Gold futures were supported above the $1600 an ounce levels in mid Asia session today taking cues from the rally in Asia equities and weakness in the US dollar.
However, strength in the Japanese Yen might hurt the yellow metal. The Japanese currency appreciated against the dollar after comments from Japans Prime Minister Shinzo Abe. He reportedly said Wednesday that the need to set up a public-private fund to buy foreign bonds has declined, sending the yen higher against the U.S. dollar.


The remarks come just two days after Abe had said that the bond purchases -- a controversial move that could potentially weigh on the yen as Japan buys assets denominated in a foreign currency -- were a policy option for the Bank of Japan. The U.S. dollar slid to 93.13 yen, from around 93.42 yen just before Abes comments.
Gold for delivery in April is trading up $3.7 at $ 1607.9 an ounce on the Comex division of the New York Mercantile Exchange. The precious metal fell $5.30, or 0.3%, to settle at $1,604.20 an ounce for its fourth straight loss, although it managed to hold above $1,600 through the trading session.

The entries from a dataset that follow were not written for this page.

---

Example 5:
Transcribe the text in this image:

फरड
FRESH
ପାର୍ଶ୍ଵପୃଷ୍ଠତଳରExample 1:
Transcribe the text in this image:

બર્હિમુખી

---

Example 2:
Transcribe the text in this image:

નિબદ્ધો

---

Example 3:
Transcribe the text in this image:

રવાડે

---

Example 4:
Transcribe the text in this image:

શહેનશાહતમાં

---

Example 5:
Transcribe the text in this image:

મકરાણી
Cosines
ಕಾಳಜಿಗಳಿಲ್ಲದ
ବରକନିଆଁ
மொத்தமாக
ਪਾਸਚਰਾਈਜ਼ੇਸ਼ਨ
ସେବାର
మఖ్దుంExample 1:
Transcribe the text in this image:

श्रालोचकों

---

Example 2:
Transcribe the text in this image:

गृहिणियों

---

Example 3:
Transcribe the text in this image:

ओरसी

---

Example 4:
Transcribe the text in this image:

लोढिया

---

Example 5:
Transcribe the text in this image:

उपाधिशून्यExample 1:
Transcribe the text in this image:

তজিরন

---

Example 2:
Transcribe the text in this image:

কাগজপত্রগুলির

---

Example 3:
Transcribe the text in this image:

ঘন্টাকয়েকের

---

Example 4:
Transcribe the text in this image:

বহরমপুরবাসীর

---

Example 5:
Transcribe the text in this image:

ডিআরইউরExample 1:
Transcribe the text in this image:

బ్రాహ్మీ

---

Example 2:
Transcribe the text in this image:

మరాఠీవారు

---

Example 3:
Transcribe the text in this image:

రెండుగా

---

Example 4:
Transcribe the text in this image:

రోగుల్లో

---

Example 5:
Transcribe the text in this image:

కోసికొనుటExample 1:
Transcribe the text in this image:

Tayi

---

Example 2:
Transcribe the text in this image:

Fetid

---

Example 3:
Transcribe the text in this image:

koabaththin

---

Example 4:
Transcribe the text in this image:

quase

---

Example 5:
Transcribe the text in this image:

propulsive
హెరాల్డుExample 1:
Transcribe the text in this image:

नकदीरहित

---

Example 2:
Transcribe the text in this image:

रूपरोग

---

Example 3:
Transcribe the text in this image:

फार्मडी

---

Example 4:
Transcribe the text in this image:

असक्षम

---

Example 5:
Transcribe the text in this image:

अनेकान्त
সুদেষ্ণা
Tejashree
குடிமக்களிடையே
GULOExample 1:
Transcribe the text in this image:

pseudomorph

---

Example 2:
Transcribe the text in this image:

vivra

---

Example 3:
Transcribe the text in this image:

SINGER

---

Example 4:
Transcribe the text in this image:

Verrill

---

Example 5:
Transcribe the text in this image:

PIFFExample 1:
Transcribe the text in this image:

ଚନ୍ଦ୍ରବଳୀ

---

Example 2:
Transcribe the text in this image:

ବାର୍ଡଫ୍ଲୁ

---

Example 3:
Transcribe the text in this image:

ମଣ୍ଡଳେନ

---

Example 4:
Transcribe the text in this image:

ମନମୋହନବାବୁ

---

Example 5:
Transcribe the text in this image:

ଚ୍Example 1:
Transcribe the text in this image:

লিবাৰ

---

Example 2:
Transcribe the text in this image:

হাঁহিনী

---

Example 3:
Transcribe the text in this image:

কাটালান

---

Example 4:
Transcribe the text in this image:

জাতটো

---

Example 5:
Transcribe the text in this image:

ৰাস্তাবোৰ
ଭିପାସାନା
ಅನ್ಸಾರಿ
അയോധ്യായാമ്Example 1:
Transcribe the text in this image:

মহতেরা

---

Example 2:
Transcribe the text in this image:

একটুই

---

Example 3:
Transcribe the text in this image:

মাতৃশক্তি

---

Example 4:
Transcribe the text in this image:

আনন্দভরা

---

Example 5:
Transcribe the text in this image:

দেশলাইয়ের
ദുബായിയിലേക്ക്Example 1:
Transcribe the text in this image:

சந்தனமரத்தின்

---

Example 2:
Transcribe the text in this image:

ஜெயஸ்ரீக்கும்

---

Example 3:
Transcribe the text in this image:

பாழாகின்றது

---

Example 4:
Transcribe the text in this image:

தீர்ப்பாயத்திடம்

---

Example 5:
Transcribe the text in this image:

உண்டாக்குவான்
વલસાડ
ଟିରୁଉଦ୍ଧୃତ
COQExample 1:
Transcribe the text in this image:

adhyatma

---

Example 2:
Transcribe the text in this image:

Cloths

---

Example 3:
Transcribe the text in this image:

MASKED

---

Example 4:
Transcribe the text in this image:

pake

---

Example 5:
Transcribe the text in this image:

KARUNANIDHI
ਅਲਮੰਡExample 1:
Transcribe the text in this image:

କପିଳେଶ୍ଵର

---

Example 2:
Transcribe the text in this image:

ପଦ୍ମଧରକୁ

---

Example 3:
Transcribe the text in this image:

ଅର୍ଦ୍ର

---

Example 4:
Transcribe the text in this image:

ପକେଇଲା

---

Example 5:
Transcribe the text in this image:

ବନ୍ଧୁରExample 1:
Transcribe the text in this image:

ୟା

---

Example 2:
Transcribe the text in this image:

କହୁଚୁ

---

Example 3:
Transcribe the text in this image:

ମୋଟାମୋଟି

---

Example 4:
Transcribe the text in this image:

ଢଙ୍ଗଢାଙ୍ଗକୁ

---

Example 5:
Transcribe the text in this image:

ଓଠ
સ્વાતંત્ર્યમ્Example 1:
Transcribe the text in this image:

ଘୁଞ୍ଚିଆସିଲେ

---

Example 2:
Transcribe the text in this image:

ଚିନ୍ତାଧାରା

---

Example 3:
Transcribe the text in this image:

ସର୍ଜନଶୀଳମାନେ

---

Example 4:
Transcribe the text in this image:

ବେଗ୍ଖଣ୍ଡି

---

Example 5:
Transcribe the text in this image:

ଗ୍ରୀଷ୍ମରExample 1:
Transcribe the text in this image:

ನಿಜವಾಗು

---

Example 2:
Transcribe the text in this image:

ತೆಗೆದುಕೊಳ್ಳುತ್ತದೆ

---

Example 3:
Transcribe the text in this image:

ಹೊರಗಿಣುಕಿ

The settlement was the lowest for a most-active gold futures contract since Aug. 14. Prices lost $26 on Friday, and U.S. markets were closed for Presidents Day on Monday.
On the US economic front later this week, included January housing starts on Wednesday, and the Philadelphia Fed index and leading indicators, both slated for Thursday.
MCX April gold futures opened lower today despite gains in the international counter. It was recently seen trading at Rs 29990 down nearly Rs 65 per 10 grams. The traders may buy it at current levels with the target of Rs 30040 and Rs 30090 and stop loss of Rs 29920. Yesterday, it closed lower by Rs 124 at Rs 30,052 per ten grams. Prices rose to a high of Rs 30,220 per 10 grams and fell to a low of Rs 29,977 per 10 grams during the days trading.